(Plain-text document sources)

>>

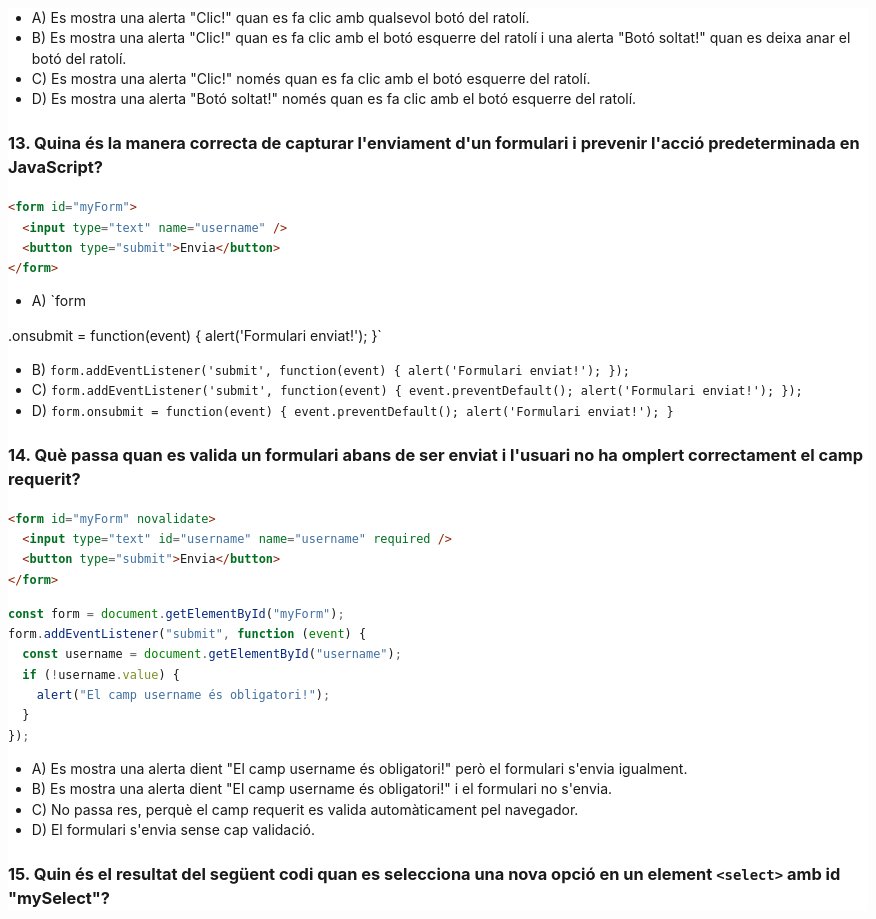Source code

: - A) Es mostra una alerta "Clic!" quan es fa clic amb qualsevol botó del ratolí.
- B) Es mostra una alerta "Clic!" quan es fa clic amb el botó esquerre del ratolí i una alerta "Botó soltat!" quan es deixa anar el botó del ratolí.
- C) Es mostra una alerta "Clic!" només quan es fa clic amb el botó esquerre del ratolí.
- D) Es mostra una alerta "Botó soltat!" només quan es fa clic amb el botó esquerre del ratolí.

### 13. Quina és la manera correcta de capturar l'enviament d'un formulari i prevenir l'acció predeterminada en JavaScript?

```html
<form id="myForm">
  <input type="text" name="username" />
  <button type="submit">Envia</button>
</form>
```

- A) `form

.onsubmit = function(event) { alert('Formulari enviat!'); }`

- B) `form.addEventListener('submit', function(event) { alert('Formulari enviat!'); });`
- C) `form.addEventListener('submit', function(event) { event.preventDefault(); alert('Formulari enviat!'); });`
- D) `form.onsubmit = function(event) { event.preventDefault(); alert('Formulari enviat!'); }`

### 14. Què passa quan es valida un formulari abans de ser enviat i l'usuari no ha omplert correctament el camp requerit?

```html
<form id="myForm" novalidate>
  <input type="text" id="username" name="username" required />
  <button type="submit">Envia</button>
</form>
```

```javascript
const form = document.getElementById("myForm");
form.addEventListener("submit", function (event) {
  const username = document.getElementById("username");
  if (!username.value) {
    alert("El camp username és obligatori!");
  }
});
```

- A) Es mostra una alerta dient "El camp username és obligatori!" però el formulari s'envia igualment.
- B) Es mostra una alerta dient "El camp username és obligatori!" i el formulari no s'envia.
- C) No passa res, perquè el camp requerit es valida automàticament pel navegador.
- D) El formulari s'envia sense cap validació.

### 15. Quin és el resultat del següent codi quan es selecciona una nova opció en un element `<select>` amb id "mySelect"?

<<
>>

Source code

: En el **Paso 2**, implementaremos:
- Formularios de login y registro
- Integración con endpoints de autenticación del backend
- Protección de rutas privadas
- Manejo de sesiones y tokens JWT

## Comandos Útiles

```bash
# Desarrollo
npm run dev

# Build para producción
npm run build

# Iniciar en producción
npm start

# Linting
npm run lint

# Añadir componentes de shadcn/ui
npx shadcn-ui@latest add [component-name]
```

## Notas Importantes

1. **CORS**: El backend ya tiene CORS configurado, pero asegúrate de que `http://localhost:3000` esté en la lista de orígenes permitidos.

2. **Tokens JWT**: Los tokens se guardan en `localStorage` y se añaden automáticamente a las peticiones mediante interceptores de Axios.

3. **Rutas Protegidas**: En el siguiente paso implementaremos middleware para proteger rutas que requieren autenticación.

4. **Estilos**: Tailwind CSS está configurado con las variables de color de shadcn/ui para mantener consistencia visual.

<<
>>

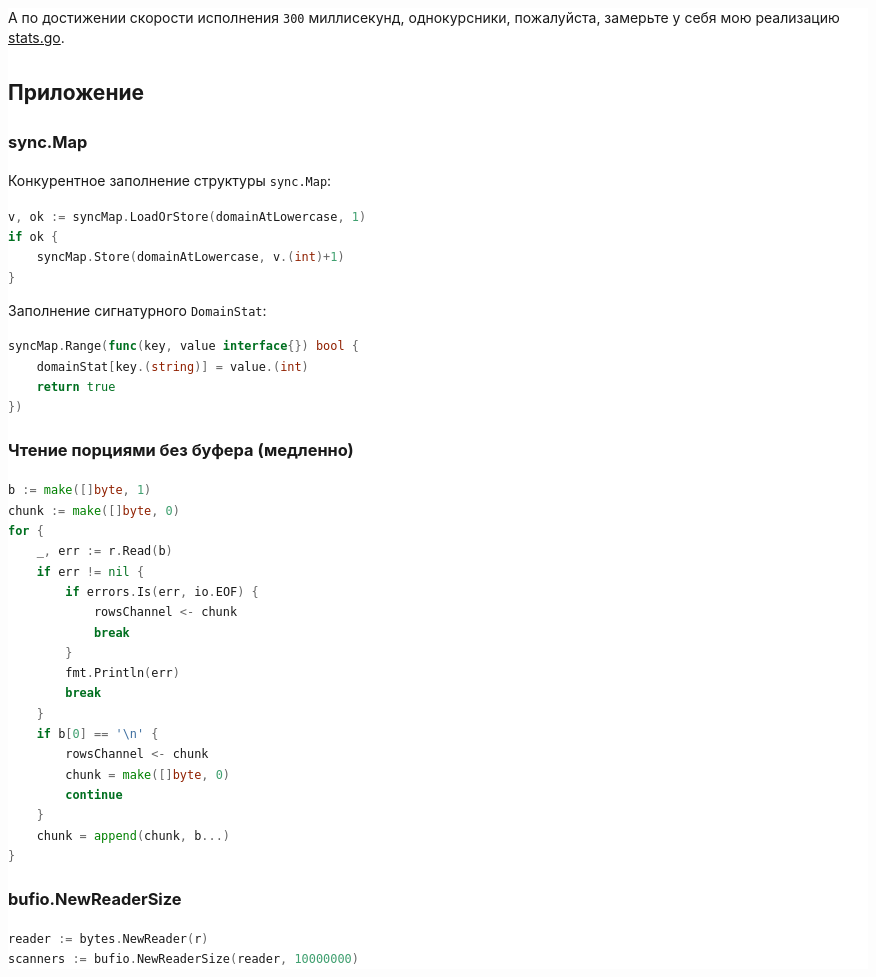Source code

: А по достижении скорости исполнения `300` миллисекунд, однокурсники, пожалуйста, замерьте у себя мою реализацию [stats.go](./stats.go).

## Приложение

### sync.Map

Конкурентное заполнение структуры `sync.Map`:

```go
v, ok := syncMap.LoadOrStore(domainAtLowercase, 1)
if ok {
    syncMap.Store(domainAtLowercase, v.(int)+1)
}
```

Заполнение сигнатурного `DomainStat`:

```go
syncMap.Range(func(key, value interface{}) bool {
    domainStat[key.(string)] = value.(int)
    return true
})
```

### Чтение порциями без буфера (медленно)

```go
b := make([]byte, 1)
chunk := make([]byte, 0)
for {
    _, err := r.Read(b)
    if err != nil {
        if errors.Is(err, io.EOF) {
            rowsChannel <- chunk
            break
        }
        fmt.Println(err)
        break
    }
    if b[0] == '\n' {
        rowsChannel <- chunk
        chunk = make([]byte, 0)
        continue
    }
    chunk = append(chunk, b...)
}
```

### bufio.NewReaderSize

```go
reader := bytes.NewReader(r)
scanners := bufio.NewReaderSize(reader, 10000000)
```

<<

The problem — Search the records above for the word "input", then say how many lines contain it. Give the number alone.

Reply — 2